Friday, December 7, 2012

German IP crashes in October

Heading towards contraction. German industrial production dropped by a sharp 2.6% MoM in October, from -1.3% in September, providing further evidence that the economy’s backbone is quickly losing steam. In annual growth terms, industrial production is down by 3.7%. The drop was driven by all sectors except for non-durable consumer goods. Production in the construction sector fell sharply by 5.3% MoM.

The German decoupling from the rest of the Eurozone has come to an end. Strong trading ties with non-Eurozone countries had shielded the economy against the euro crisis. Now, with the global economic cooling in the second half of the year, this immunity is quickly fading away. The thinning out of order books throughout the year is finally feeding through to the real economy.

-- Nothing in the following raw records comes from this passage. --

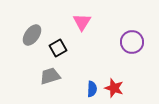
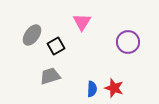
purple circle: moved 4 px left
black square: moved 2 px left, 2 px up
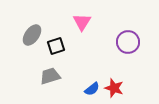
black square: rotated 12 degrees clockwise
blue semicircle: rotated 49 degrees clockwise
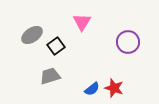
gray ellipse: rotated 20 degrees clockwise
black square: rotated 18 degrees counterclockwise
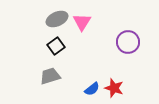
gray ellipse: moved 25 px right, 16 px up; rotated 10 degrees clockwise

There are currently two opposing trends in the German economy. In the short term, the “deflating” of order books on the back of the euro crisis and a weaker global economy should continue to feed through to activity. With today’s industrial production data, a contraction of the economy in the fourth quarter has almost become inevitable. Even a technical recession of two consecutive quarters cannot be excluded entirely, particularly if the fiscal cliff negotiations in the US disappoint and hamper the US recovery. Looking beyond the next one or two quarters, however, the German economy should be able to pick up speed relatively quickly. The latest improvement in confidence indicators and new orders clearly indicate that the current industrial slump should be rather short-lived.

Our general take on the German economy remains positive. However, today’s industrial data shows that unfortunately things first have to get worse before they get better.